Data items
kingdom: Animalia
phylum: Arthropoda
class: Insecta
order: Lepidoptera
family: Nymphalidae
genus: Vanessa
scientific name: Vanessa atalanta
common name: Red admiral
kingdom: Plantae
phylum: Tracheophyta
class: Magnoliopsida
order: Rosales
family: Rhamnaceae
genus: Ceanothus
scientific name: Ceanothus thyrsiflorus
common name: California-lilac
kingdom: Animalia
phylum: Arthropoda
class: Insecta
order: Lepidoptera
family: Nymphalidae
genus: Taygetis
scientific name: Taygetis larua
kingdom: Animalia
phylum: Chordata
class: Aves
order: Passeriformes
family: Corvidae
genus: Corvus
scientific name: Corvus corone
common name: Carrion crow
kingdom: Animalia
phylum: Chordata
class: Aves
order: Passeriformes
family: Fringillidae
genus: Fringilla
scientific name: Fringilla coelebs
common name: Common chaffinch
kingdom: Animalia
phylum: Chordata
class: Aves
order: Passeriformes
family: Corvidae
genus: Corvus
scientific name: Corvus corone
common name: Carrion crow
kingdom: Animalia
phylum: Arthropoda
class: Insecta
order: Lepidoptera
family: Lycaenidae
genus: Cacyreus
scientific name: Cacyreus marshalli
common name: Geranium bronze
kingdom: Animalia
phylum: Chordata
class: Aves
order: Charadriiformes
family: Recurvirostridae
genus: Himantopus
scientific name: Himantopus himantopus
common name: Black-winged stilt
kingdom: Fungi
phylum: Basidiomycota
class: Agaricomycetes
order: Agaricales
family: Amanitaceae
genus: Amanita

## Task to carry out
Please filter the data above and copy every line that contains the word "scientific".

## Task response
scientific name: Vanessa atalanta
scientific name: Ceanothus thyrsiflorus
scientific name: Taygetis larua
scientific name: Corvus corone
scientific name: Fringilla coelebs
scientific name: Corvus corone
scientific name: Cacyreus marshalli
scientific name: Himantopus himantopus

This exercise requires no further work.